Plain-text document sources
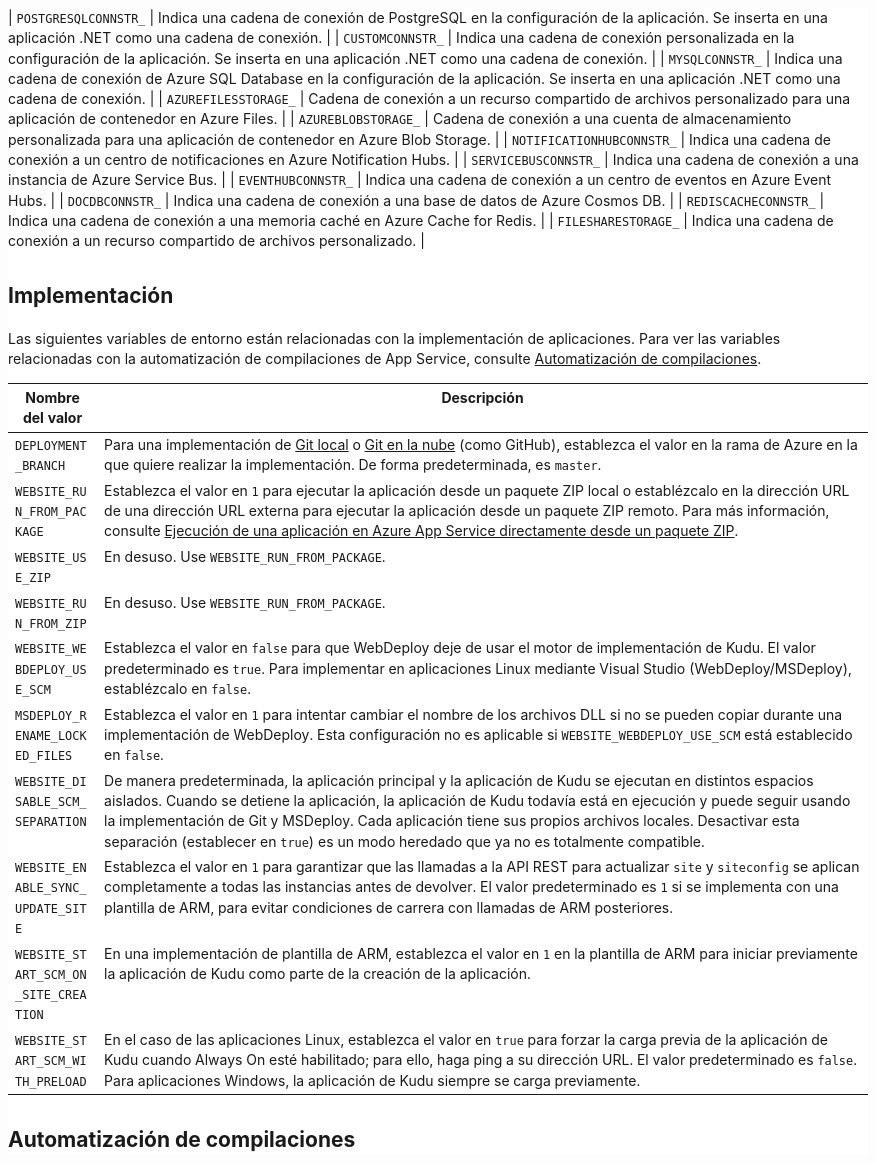 | `POSTGRESQLCONNSTR_` | Indica una cadena de conexión de PostgreSQL en la configuración de la aplicación. Se inserta en una aplicación .NET como una cadena de conexión. |
| `CUSTOMCONNSTR_` | Indica una cadena de conexión personalizada en la configuración de la aplicación. Se inserta en una aplicación .NET como una cadena de conexión. |
| `MYSQLCONNSTR_` | Indica una cadena de conexión de Azure SQL Database en la configuración de la aplicación. Se inserta en una aplicación .NET como una cadena de conexión. |
| `AZUREFILESSTORAGE_` | Cadena de conexión a un recurso compartido de archivos personalizado para una aplicación de contenedor en Azure Files. |
| `AZUREBLOBSTORAGE_` | Cadena de conexión a una cuenta de almacenamiento personalizada para una aplicación de contenedor en Azure Blob Storage. |
| `NOTIFICATIONHUBCONNSTR_` | Indica una cadena de conexión a un centro de notificaciones en Azure Notification Hubs. |
| `SERVICEBUSCONNSTR_` | Indica una cadena de conexión a una instancia de Azure Service Bus. |
| `EVENTHUBCONNSTR_` | Indica una cadena de conexión a un centro de eventos en Azure Event Hubs. |
| `DOCDBCONNSTR_` | Indica una cadena de conexión a una base de datos de Azure Cosmos DB. |
| `REDISCACHECONNSTR_` | Indica una cadena de conexión a una memoria caché en Azure Cache for Redis. |
| `FILESHARESTORAGE_` | Indica una cadena de conexión a un recurso compartido de archivos personalizado. |

## <a name="deployment"></a>Implementación

Las siguientes variables de entorno están relacionadas con la implementación de aplicaciones. Para ver las variables relacionadas con la automatización de compilaciones de App Service, consulte [Automatización de compilaciones](#build-automation).

| Nombre del valor| Descripción |
|-|-|
| `DEPLOYMENT_BRANCH`| Para una implementación de [Git local](deploy-local-git.md) o [Git en la nube](deploy-continuous-deployment.md) (como GitHub), establezca el valor en la rama de Azure en la que quiere realizar la implementación. De forma predeterminada, es `master`. |
| `WEBSITE_RUN_FROM_PACKAGE`| Establezca el valor en `1` para ejecutar la aplicación desde un paquete ZIP local o establézcalo en la dirección URL de una dirección URL externa para ejecutar la aplicación desde un paquete ZIP remoto. Para más información, consulte [Ejecución de una aplicación en Azure App Service directamente desde un paquete ZIP](deploy-run-package.md). |
| `WEBSITE_USE_ZIP` | En desuso. Use `WEBSITE_RUN_FROM_PACKAGE`. |
| `WEBSITE_RUN_FROM_ZIP` | En desuso. Use `WEBSITE_RUN_FROM_PACKAGE`. | 
| `WEBSITE_WEBDEPLOY_USE_SCM` | Establezca el valor en `false` para que WebDeploy deje de usar el motor de implementación de Kudu. El valor predeterminado es `true`. Para implementar en aplicaciones Linux mediante Visual Studio (WebDeploy/MSDeploy), establézcalo en `false`. |
| `MSDEPLOY_RENAME_LOCKED_FILES` | Establezca el valor en `1` para intentar cambiar el nombre de los archivos DLL si no se pueden copiar durante una implementación de WebDeploy. Esta configuración no es aplicable si `WEBSITE_WEBDEPLOY_USE_SCM` está establecido en `false`. |
| `WEBSITE_DISABLE_SCM_SEPARATION` | De manera predeterminada, la aplicación principal y la aplicación de Kudu se ejecutan en distintos espacios aislados. Cuando se detiene la aplicación, la aplicación de Kudu todavía está en ejecución y puede seguir usando la implementación de Git y MSDeploy. Cada aplicación tiene sus propios archivos locales. Desactivar esta separación (establecer en `true`) es un modo heredado que ya no es totalmente compatible. |
| `WEBSITE_ENABLE_SYNC_UPDATE_SITE` | Establezca el valor en `1` para garantizar que las llamadas a la API REST para actualizar `site` y `siteconfig` se aplican completamente a todas las instancias antes de devolver. El valor predeterminado es `1` si se implementa con una plantilla de ARM, para evitar condiciones de carrera con llamadas de ARM posteriores. |
| `WEBSITE_START_SCM_ON_SITE_CREATION` | En una implementación de plantilla de ARM, establezca el valor en `1` en la plantilla de ARM para iniciar previamente la aplicación de Kudu como parte de la creación de la aplicación. |
| `WEBSITE_START_SCM_WITH_PRELOAD` | En el caso de las aplicaciones Linux, establezca el valor en `true` para forzar la carga previa de la aplicación de Kudu cuando Always On esté habilitado; para ello, haga ping a su dirección URL. El valor predeterminado es `false`. Para aplicaciones Windows, la aplicación de Kudu siempre se carga previamente. |



## <a name="build-automation"></a>Automatización de compilaciones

-- Exercise brief --
Reproduce the data with every occurrence of "Kudu" renamed to "SCM" and all other text left as it is. Omit the picture from your answer.

-- The completed task --
 | `POSTGRESQLCONNSTR_` | Indica una cadena de conexión de PostgreSQL en la configuración de la aplicación. Se inserta en una aplicación .NET como una cadena de conexión. |
| `CUSTOMCONNSTR_` | Indica una cadena de conexión personalizada en la configuración de la aplicación. Se inserta en una aplicación .NET como una cadena de conexión. |
| `MYSQLCONNSTR_` | Indica una cadena de conexión de Azure SQL Database en la configuración de la aplicación. Se inserta en una aplicación .NET como una cadena de conexión. |
| `AZUREFILESSTORAGE_` | Cadena de conexión a un recurso compartido de archivos personalizado para una aplicación de contenedor en Azure Files. |
| `AZUREBLOBSTORAGE_` | Cadena de conexión a una cuenta de almacenamiento personalizada para una aplicación de contenedor en Azure Blob Storage. |
| `NOTIFICATIONHUBCONNSTR_` | Indica una cadena de conexión a un centro de notificaciones en Azure Notification Hubs. |
| `SERVICEBUSCONNSTR_` | Indica una cadena de conexión a una instancia de Azure Service Bus. |
| `EVENTHUBCONNSTR_` | Indica una cadena de conexión a un centro de eventos en Azure Event Hubs. |
| `DOCDBCONNSTR_` | Indica una cadena de conexión a una base de datos de Azure Cosmos DB. |
| `REDISCACHECONNSTR_` | Indica una cadena de conexión a una memoria caché en Azure Cache for Redis. |
| `FILESHARESTORAGE_` | Indica una cadena de conexión a un recurso compartido de archivos personalizado. |

## <a name="deployment"></a>Implementación

Las siguientes variables de entorno están relacionadas con la implementación de aplicaciones. Para ver las variables relacionadas con la automatización de compilaciones de App Service, consulte [Automatización de compilaciones](#build-automation).

| Nombre del valor| Descripción |
|-|-|
| `DEPLOYMENT_BRANCH`| Para una implementación de [Git local](deploy-local-git.md) o [Git en la nube](deploy-continuous-deployment.md) (como GitHub), establezca el valor en la rama de Azure en la que quiere realizar la implementación. De forma predeterminada, es `master`. |
| `WEBSITE_RUN_FROM_PACKAGE`| Establezca el valor en `1` para ejecutar la aplicación desde un paquete ZIP local o establézcalo en la dirección URL de una dirección URL externa para ejecutar la aplicación desde un paquete ZIP remoto. Para más información, consulte [Ejecución de una aplicación en Azure App Service directamente desde un paquete ZIP](deploy-run-package.md). |
| `WEBSITE_USE_ZIP` | En desuso. Use `WEBSITE_RUN_FROM_PACKAGE`. |
| `WEBSITE_RUN_FROM_ZIP` | En desuso. Use `WEBSITE_RUN_FROM_PACKAGE`. | 
| `WEBSITE_WEBDEPLOY_USE_SCM` | Establezca el valor en `false` para que WebDeploy deje de usar el motor de implementación de SCM. El valor predeterminado es `true`. Para implementar en aplicaciones Linux mediante Visual Studio (WebDeploy/MSDeploy), establézcalo en `false`. |
| `MSDEPLOY_RENAME_LOCKED_FILES` | Establezca el valor en `1` para intentar cambiar el nombre de los archivos DLL si no se pueden copiar durante una implementación de WebDeploy. Esta configuración no es aplicable si `WEBSITE_WEBDEPLOY_USE_SCM` está establecido en `false`. |
| `WEBSITE_DISABLE_SCM_SEPARATION` | De manera predeterminada, la aplicación principal y la aplicación de SCM se ejecutan en distintos espacios aislados. Cuando se detiene la aplicación, la aplicación de SCM todavía está en ejecución y puede seguir usando la implementación de Git y MSDeploy. Cada aplicación tiene sus propios archivos locales. Desactivar esta separación (establecer en `true`) es un modo heredado que ya no es totalmente compatible. |
| `WEBSITE_ENABLE_SYNC_UPDATE_SITE` | Establezca el valor en `1` para garantizar que las llamadas a la API REST para actualizar `site` y `siteconfig` se aplican completamente a todas las instancias antes de devolver. El valor predeterminado es `1` si se implementa con una plantilla de ARM, para evitar condiciones de carrera con llamadas de ARM posteriores. |
| `WEBSITE_START_SCM_ON_SITE_CREATION` | En una implementación de plantilla de ARM, establezca el valor en `1` en la plantilla de ARM para iniciar previamente la aplicación de SCM como parte de la creación de la aplicación. |
| `WEBSITE_START_SCM_WITH_PRELOAD` | En el caso de las aplicaciones Linux, establezca el valor en `true` para forzar la carga previa de la aplicación de SCM cuando Always On esté habilitado; para ello, haga ping a su dirección URL. El valor predeterminado es `false`. Para aplicaciones Windows, la aplicación de SCM siempre se carga previamente. |



## <a name="build-automation"></a>Automatización de compilaciones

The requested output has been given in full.